- Origin: Lansing, Michigan, United States
- Genres: Deathcore, death metal, Christian metal, brutal death metal
- Years active: 2021-present
- Labels: Rottweiler (2022-2024), Currently Independent
- Members: Conner Luttig Jacob Kanclerz Shane Lewis Giulian Cardillo Jon James
- Past members: Eric Farnum Johnny Beriault Cody Kessler Matt Kunkel Ernie Colwell Dominic Cardillo
- Website: vmdeath.com

= Voluntary Mortification =

American deathcore act

Voluntary Mortification is an American Christian deathcore band based in Lansing, Michigan, known for their "Catholic death metal" sound. The band's name came from "one of the core principles of Christian living: to voluntarily deny yourself on a daily basis, modeled after Christ and His example, is the path to redemption and salvation" and "the path of mortification, and the journey of life in general" which involves the "universal concept of suffering". It is not related to Christian death metal forerunners Mortification as none of the members had heard of the band previously.
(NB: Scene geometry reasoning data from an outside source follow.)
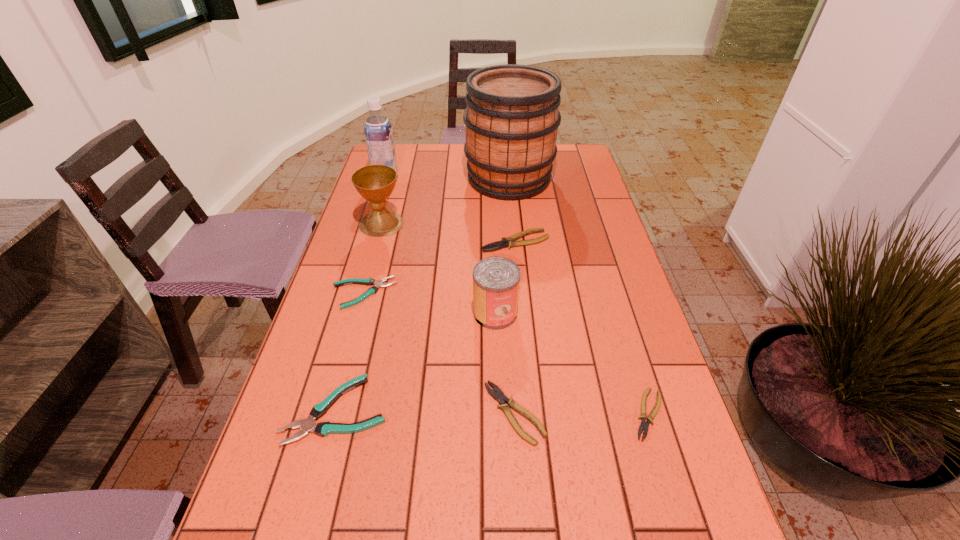
Where is `free spot at the far edge of the desktop`? The width and height of the screenshot is (960, 540). free spot at the far edge of the desktop is located at coordinates (466, 166).

I want to click on vacant space at the left edge of the desktop, so click(x=292, y=443).

In the image, there is a desktop. At what (x,y) coordinates should I click in order to perform the action: click on vacant space at the right edge. Please return your answer as a coordinate pair (x, y). Looking at the image, I should click on (599, 234).

The height and width of the screenshot is (540, 960). Identify the location of vacant space at the far right corner of the desktop. (582, 166).

Where is `free space between the second biggest yellow pliers and the fifth shortest object`? The image size is (960, 540). free space between the second biggest yellow pliers and the fifth shortest object is located at coordinates (515, 327).

Find the location of `empty space that is in between the biggest yellow pliers and the fourth nearest pliers`. empty space that is in between the biggest yellow pliers and the fourth nearest pliers is located at coordinates (440, 267).

Find the location of a particular element. The height and width of the screenshot is (540, 960). free spot between the brown chalice and the nearer teal pliers is located at coordinates (359, 317).

This screenshot has height=540, width=960. I want to click on vacant area that lies between the brown chalice and the tallest pliers, so click(x=448, y=233).

The width and height of the screenshot is (960, 540). I want to click on vacant area between the second biggest yellow pliers and the farther teal pliers, so [439, 353].

Identify the location of vacant space in between the tallest pliers and the bigger teal pliers. The width and height of the screenshot is (960, 540). (426, 326).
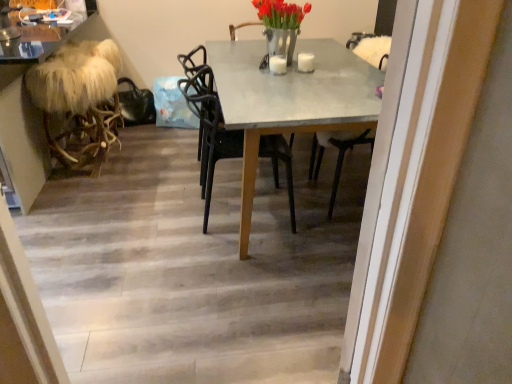
Find the location of a particular element. Image resolution: width=512 pixels, height=384 pixels. free space in front of black plastic chair at center is located at coordinates (234, 265).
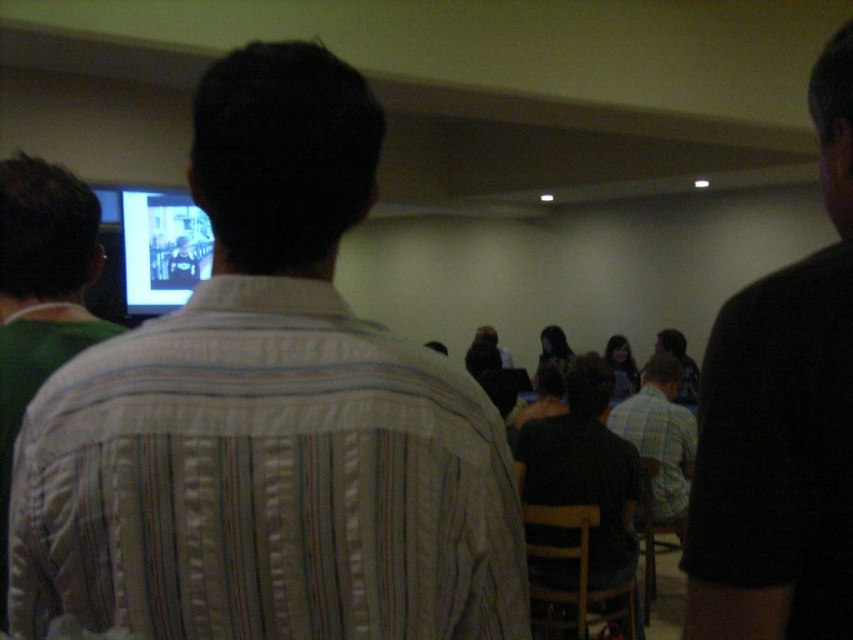
Question: Is white striped shirt at center bigger than black glossy screen at upper left?

Choices:
 (A) no
 (B) yes

Answer: (A)

Question: Which of the following is the closest to the observer?

Choices:
 (A) (210, 259)
 (B) (757, 362)
 (C) (688, 420)
 (D) (614, 554)

Answer: (B)

Question: Which of the following is the farthest from the observer?

Choices:
 (A) black matte shirt at right
 (B) white striped shirt at center
 (C) plaid cotton shirt at center

Answer: (C)

Question: Is white striped shirt at center above dark gray shirt at center?

Choices:
 (A) yes
 (B) no

Answer: (A)

Question: Which point is closer to the camera?

Choices:
 (A) black glossy screen at upper left
 (B) white striped shirt at center
 (C) black matte shirt at right
 (D) dark gray shirt at center

Answer: (B)

Question: Is white striped shirt at center to the left of black matte shirt at right from the viewer's perspective?

Choices:
 (A) yes
 (B) no

Answer: (A)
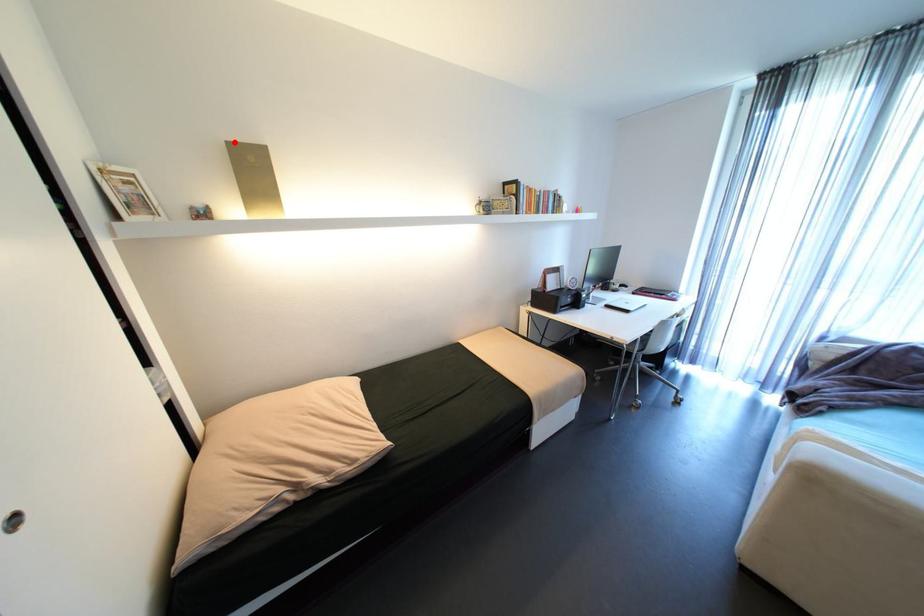
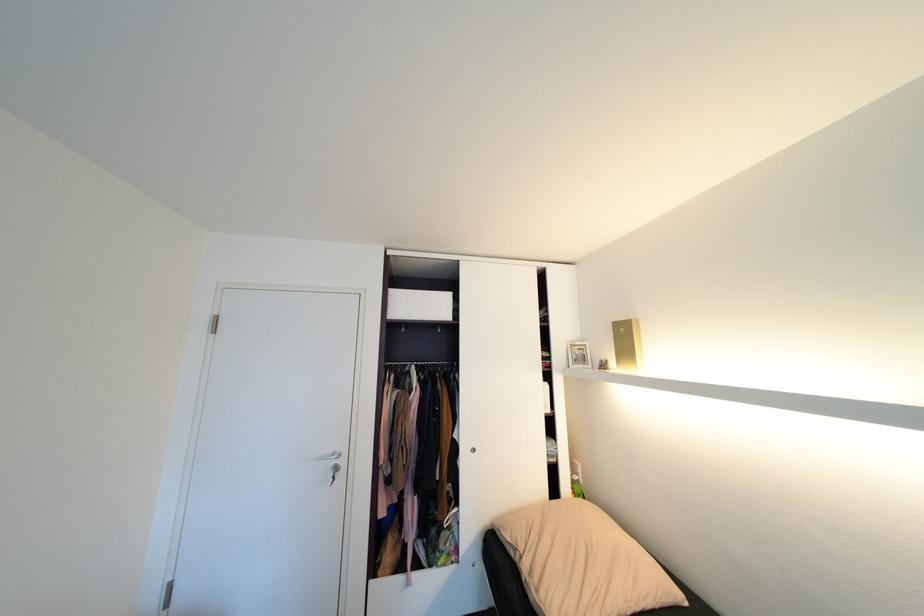
Where in the second image is the point corresponding to the highlighted location from the first image?

(621, 323)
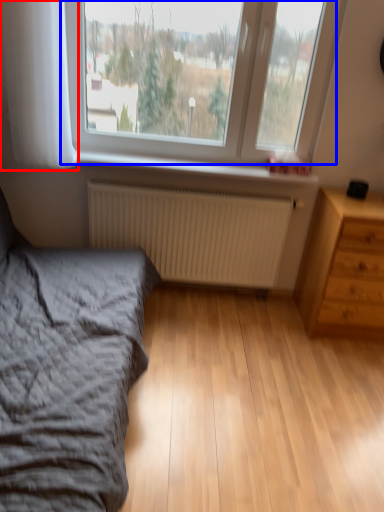
Question: Which object appears closest to the camera in this image, curtain (highlighted by a red box) or window (highlighted by a blue box)?

Choices:
 (A) curtain
 (B) window

Answer: (A)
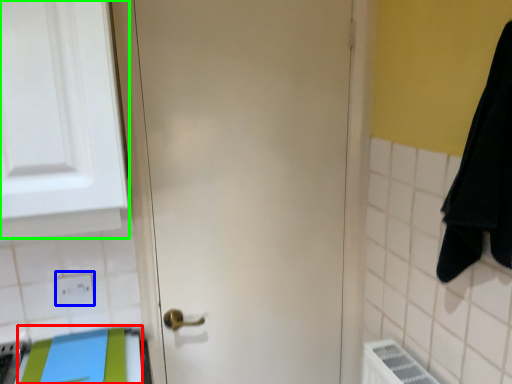
Question: Which object is the farthest from beach towel (highlighted by a red box)? Choose among these: electric outlet (highlighted by a blue box) or medicine cabinet (highlighted by a green box).

Choices:
 (A) electric outlet
 (B) medicine cabinet

Answer: (B)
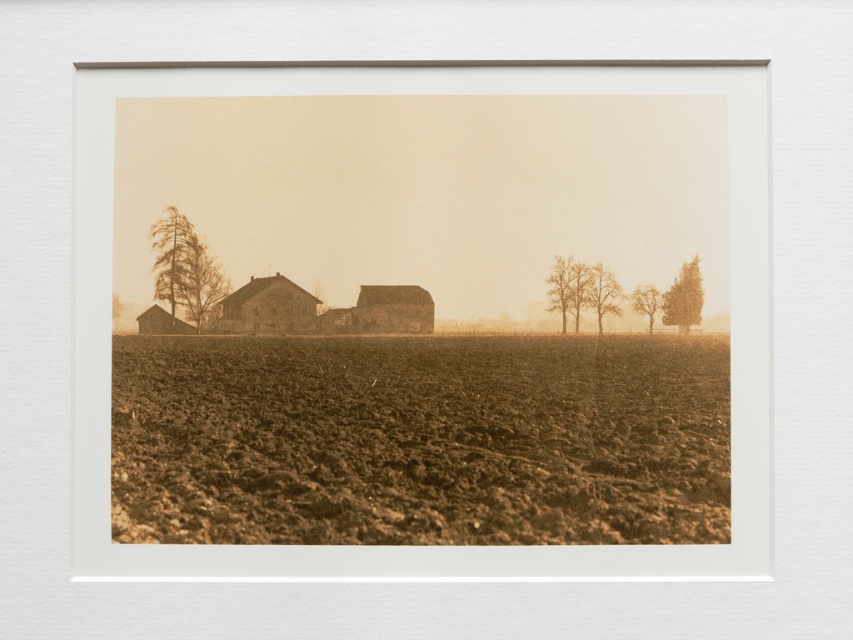
Does brown soil at center have a lesser height compared to smooth bark tree at center?

No.

Who is positioned more to the right, brown soil at center or smooth bark tree at center?

Positioned to the right is smooth bark tree at center.

You are a GUI agent. You are given a task and a screenshot of the screen. Output one action in this format:
    pyautogui.click(x=<x>, y=<y>)
    Task: Click on the brown soil at center
    This screenshot has height=640, width=853.
    Given the screenshot: What is the action you would take?
    pyautogui.click(x=421, y=440)

This screenshot has width=853, height=640. In order to click on brown soil at center in this screenshot , I will do `click(421, 440)`.

Can you confirm if brown soil at center is positioned above smooth brown tree at right?

No, brown soil at center is not above smooth brown tree at right.

Image resolution: width=853 pixels, height=640 pixels. What do you see at coordinates (421, 440) in the screenshot? I see `brown soil at center` at bounding box center [421, 440].

Image resolution: width=853 pixels, height=640 pixels. What are the coordinates of `brown soil at center` in the screenshot? It's located at (421, 440).

Does point (181, 301) come in front of point (643, 288)?

No, it is not.

Is sepia textured tree at left above smooth brown tree at right?

Yes.

This screenshot has height=640, width=853. I want to click on sepia textured tree at left, so click(x=173, y=259).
Voluntary Mortification released their debut album Suffer to Rise on July 22, 2022, via Rottweiler Records. In late 2023, the band hired a new drummer, Giulian Cardillo, and his father Dominic on bass, who later became their sound technician when replaced by Jon James. A new single "Death Cult" was released on January 24, 2025. Per their social media pages, they are releasing EP Mortem Cultus on 9/26/2025.

==Musical style and influences==
Voluntary Mortification and its material have been described as deathcore, death metal, Christian metal, and brutal death metal.

== Members ==

Current
- Conner Luttig – vocals (2021–present)
- Jacob Kanclerz – rhythm guitar (2021–present)
- Giulian Cardillo – drums (2023–present)
- Shane Lewis - lead guitar (2024–present)
- Jon James - bass (2024–present)

Former
- Eric Farnum – bass (2021–2023)
- Johnny Beriault – drums (2021–2023)
- Cody Kessler - guitar (2023)
- Matt Kunkel - guitar (2021-2023)
- Ernie Colwell - bass, guitar (2023-2024)
- Dominic Cardillo (2024) - Currently is the band's sound technician.